Over the last few weeks, I’ve been working with monthly rainfall and temperature data in an effort to predict drought in India on a district level. My initial hypothesis was: since climate change entails more extreme temperatures and more extreme weather events such as drought, can I use temperature data to predict drought one year ahead?
This data was challenging as it was time series data with multiple, imbalanced classes. In this post, I want to talk about some lessons learned from working with this difficult data.
Time series part 1: Data leakage
For time series data, it is critical to separate the train and test data by years, rather than randomly. When I first ran my model with a random 80/20 split, my model did rather well. But then I realized I was cheating in a sense because I had brought the future into the past.
Why? Well say I had district A in 1950 in my test set while I had data for districts B, C, and D in 1950 in my train set. My model was learning the rainfall patterns in 1950 and applying them to the district in question.
To avoid this data leakage, I split my data on year, putting data before 1992 into my train set and data after 1992 into my test set.
Time series part 2: Seasonality
Time series in general is tricky because you have to teach your model to utilize past data. It is important to remember that when you give the model an observation to predict, it is only working with one row of data — so that row needs to contain relevant past data. Essentially what this means is having features that shift the data by a given time period.
With only a few lines of python code, it’s easy to use decomposition methods to break rainfall down into a trend, seasonal pattern, and residual. The graph below shows a clear seasonal component.
Seasonal decomposition for rainfall in a district (Adilabad)

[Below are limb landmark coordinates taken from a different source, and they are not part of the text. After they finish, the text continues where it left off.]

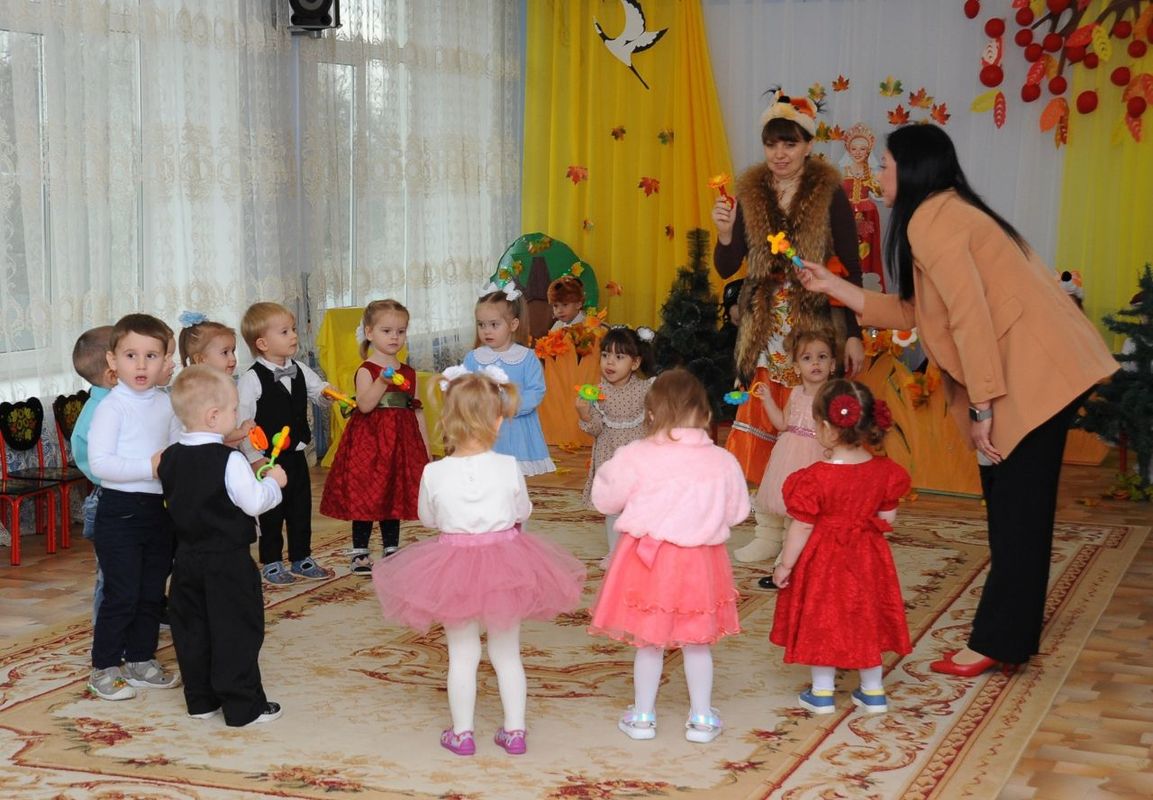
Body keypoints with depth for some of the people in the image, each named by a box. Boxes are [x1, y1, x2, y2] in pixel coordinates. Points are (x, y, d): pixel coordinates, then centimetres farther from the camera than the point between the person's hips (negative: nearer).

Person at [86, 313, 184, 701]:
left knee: (152, 592, 14)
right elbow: (99, 462, -21)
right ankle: (104, 668, 10)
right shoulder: (111, 407, -13)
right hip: (120, 510, -6)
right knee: (122, 594, -3)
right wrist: (150, 467, -26)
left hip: (159, 509, 6)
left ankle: (141, 661, 27)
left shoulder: (167, 404, 6)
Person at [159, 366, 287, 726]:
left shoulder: (171, 458, 2)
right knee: (236, 632, 1)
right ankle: (243, 706, 5)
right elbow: (254, 503, -20)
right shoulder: (229, 460, -19)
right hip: (228, 561, -7)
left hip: (187, 558, 7)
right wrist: (273, 481, 0)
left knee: (191, 629, 14)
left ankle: (201, 700, 22)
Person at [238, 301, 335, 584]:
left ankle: (301, 559, 27)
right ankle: (271, 564, 18)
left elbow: (319, 390, 14)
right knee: (272, 513, 5)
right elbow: (242, 422, -16)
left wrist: (328, 394, -11)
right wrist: (255, 458, -17)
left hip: (296, 454, 6)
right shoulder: (251, 380, -16)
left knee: (301, 510, 14)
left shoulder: (300, 372, 3)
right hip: (269, 459, -6)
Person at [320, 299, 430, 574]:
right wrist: (383, 381, -33)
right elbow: (364, 404, -21)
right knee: (365, 497, -2)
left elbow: (417, 412, 14)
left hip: (400, 443, 5)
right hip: (369, 440, -5)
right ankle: (360, 553, 8)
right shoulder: (366, 370, -6)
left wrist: (426, 449, 13)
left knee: (395, 497, 10)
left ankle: (391, 551, 19)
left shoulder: (408, 373, 11)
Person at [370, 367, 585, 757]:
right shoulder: (508, 468, -15)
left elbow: (428, 518, 2)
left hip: (454, 570, -1)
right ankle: (514, 730, 23)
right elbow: (523, 512, 2)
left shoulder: (434, 473, -15)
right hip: (506, 564, 1)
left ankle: (462, 733, 21)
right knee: (507, 654, 16)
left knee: (462, 655, 13)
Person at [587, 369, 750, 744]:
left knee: (649, 642, 13)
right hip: (700, 563, 1)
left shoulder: (635, 456, -14)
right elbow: (736, 512, 3)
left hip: (647, 559, -1)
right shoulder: (723, 462, -9)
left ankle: (642, 716, 23)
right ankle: (702, 717, 23)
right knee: (697, 643, 15)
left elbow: (606, 499, -3)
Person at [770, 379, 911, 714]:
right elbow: (887, 518, 0)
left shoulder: (815, 477, -22)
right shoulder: (883, 471, -9)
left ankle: (822, 693, 18)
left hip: (823, 560, -4)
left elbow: (802, 528, -16)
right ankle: (873, 690, 27)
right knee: (865, 619, 17)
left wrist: (785, 565, -6)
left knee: (821, 620, 10)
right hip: (867, 560, 4)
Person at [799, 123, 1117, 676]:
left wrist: (981, 407, -19)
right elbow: (915, 312, 19)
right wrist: (834, 288, 22)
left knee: (1016, 511, -4)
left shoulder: (930, 220, -12)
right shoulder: (949, 213, 20)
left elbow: (969, 313, -20)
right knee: (1013, 509, 15)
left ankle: (997, 642, 3)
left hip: (1034, 373, -10)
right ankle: (1009, 637, 23)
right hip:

This clear seasonality was the reason why I included features such as rainfall last month, rainfall two months ago, rainfall in this month last year, rainfall in this month two years ago, etc. These are called auto-regressive terms as you are regressing the data on a version of itself.
Rather than doing this manually, a grid search with seasonal ARIMA (SARIMA, found in statsmodel) can identify the optimal auto-regressive and differencing features for fitting a model to seasonal time-series data.
Most of the models available in sklearn work with multi-class data. If you have n classes, the confusion matrix just becomes n x n rather than 2 x 2 in a binary case. I found sklearn’s classification report to be of great help in analyzing precision and recall for a multi-class model, and ROC curves can be drawn as long as pos_label is specified.
One way to deal with imbalanced classes is to under-sample the majority data, non-drought data in my case. For example, I trained a model on a dataset that included equal numbers of drought and non-drought data to try to make my model more sensitive to drought.
SARIMA model predictions for rainfall in Adilabad
However with classes so imbalanced, this dataset would potentially have been better conceived of as an exercise in anomaly detection. A SARIMA which was able to accurately model the rainfall trend still tends to predict values within the median range (see graph above). This is to be expected as these are the values that are most likely to happen. But it also makes it a poor predictor for deviations from the norm, i.e. drought.